== Text for analysis

‘Regime change not through social media, but elections’: Sudan’s Al Bashir

“The change of government is not through WhatsApp and Facebook, but through elections,” President Omar Al Bashir said during a speech on Thursday to announce the opening of the border with Eritrea.

President Omar Al Bashir addresses a mass rally in January (file photo)

The change of government is not through WhatsApp and Facebook, but through elections,” President Omar Al Bashir said during a speech on Thursday to announce the opening of the border with Eritrea.

At a mass rally in Kassala, the president told the crowd that he is committed to not respond to calls to step down from power, stressing that such a decision is determined by the electoral process.

According to Al Bashir, the state is committed to sit with the youth and hold a dialogue with them, as he announced in his speech on opening the border with the Eritrea. It has been a year after its closure, amid accusations that Asmara supported rebel attacks against Al Bashir's regime.

The Sudanese Minister of Defence and Chairman of the Joint Chiefs of Staff, Kamal Abdelmarouf, announced in a statement on Wednesday the adherence of the armed forces to the Sudanese leadership, represented by President Al Bashir. “The Sudan Armed Forces (SAF) will not allow the Sudanese state to fall or to slide into the unknown.”

Eritrean border

With the opening of the border with Eritrea, the president said they aimed to exchange benefits and freedom of movement between the border components and to promote peaceful coexistence between neighbouring countries.

“Politics may divide us, but what brings us together is bigger than what it divides us. There are bonds of blood and geography,” Al Bashir said at the rally in Kassala on Thursday.

====

* _Task instructions_
1) In the Al Bashir article, rewrite the paragraph beginning "According to Al Bashir, the state is committed" more briefly, keeping its main facts.
2) Duplicate the Al Bashir article from "At a mass rally" up to and including "Al Bashir's regime.".
The records that come after the article are from a separate source.

== Extracted data

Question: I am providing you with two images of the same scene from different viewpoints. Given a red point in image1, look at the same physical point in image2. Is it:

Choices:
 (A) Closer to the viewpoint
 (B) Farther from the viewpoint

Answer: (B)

====

* _Answer list_
1) Al Bashir said the state is committed to holding a dialogue with the youth. He announced this in his speech on opening the border with Eritrea. The border had been closed for a year amid accusations that Asmara supported rebel attacks against his regime.

2)
At a mass rally in Kassala, the president told the crowd that he is committed to not respond to calls to step down from power, stressing that such a decision is determined by the electoral process.

According to Al Bashir, the state is committed to sit with the youth and hold a dialogue with them, as he announced in his speech on opening the border with the Eritrea. It has been a year after its closure, amid accusations that Asmara supported rebel attacks against Al Bashir's regime.